Periodicamente il Codice degli appalti pubblici finisce sotto attacco. Per alcuni, nel mondo dell'imprenditoria e della politica, ogni occasione sembra buona per mettere in discussione quello che per la Fillea Cgil resta invece uno strumento che funziona, e che ha imposto al sistema delle imprese il rispetto di regole e diritti. Ma cosa dice concretamente il Codice?

Il testo è stato varato il 18 aprile 2016, con il decreto legislativo 50. L'obiettivo era riordinare in una visione sistematica l’intero settore degli appalti pubblici e delle concessioni.

Il Codice stabilisce quali siano le caratteristiche che devono possedere le stazioni appaltanti e le centrali di committenza, i requisiti dei partecipanti alle gare, e le procedure da seguire per affidare l’appalto.

Il procedimento amministrativo, grazie a questo testo, deve avere un responsabile che lo coordini e che ne garantisca tutti i passaggi. Ci sono anche dei parametri per cui un'impresa può essere scelta. Deve dimostrare la propria capacità economica e la competenza tecnica per realizzare l’opera pubblica. Il Codice, inoltre, determina i criteri di valutazione delle offerte in numerose categorie, e le responsabilità del controllo di tutte le fasi della gara d’appalto.

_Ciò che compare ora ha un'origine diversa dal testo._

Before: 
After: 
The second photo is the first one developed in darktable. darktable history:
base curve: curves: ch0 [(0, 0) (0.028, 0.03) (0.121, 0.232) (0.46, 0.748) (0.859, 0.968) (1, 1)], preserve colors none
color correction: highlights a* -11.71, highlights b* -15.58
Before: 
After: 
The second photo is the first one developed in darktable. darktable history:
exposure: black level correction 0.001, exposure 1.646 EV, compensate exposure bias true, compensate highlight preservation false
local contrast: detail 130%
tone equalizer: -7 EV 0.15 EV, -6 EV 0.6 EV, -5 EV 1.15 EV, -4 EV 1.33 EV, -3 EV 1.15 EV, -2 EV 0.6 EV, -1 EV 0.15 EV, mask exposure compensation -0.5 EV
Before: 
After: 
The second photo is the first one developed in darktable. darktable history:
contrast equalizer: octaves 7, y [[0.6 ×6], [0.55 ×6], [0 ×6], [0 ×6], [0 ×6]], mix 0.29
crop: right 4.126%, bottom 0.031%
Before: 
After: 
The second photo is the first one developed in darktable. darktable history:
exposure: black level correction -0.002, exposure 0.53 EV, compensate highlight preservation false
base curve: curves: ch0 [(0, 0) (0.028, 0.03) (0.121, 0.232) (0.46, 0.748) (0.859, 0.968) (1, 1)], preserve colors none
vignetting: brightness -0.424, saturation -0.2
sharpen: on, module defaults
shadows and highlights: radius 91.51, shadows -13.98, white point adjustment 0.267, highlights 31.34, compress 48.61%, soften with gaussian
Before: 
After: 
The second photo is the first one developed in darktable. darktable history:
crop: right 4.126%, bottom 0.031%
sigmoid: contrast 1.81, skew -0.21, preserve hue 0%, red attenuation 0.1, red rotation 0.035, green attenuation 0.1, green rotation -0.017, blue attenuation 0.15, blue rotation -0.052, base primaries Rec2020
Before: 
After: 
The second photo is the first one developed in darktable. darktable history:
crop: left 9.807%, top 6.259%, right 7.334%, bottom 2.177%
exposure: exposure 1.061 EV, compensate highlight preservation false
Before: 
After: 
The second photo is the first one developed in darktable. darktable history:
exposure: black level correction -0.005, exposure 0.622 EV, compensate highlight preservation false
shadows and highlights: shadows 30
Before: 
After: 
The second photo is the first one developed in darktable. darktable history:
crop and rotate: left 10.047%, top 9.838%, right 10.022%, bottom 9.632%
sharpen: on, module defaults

Il Parlamento ha sostanzialmente confermato questo impianto generale con il Decreto semplificazioni del settembre 2020. Anche perché tutti gli studi confermano che la nuova normativa in questi anni ha portato a un aumento sia delle progettazioni che dell’avvio dei cantieri.

Nel 2019 gli importi dei lavori sono infatti cresciuti del 19,9% rispetto all'anno precedente. Il numero di procedure di gara indette nel 2018 è invece cresciuto del 26,5%, rispetto al 2017. Ad aumentare poi sono stati anche i lavori tradizionali (quelli che hanno meno a che fare con l'innovazione tecnologica), del 29,4%, e il numero di aggiudicazioni di importo superiore a un milione di euro: +34,4% nel 2019 .

A conti fatti insomma, il Codice degli appalti, sebbene venga periodicamente additato come causa principale dei ritardi nella realizzazione delle opere, resta uno strumento fondamentale. Senza, dice la Fillea Cgil, ci sarebbe un rischio reale di tornare alla giungla degli appalti, con meno trasparenza nel mercato, meno qualificazione d'impresa, meno diritti e meno tutele per i lavoratori.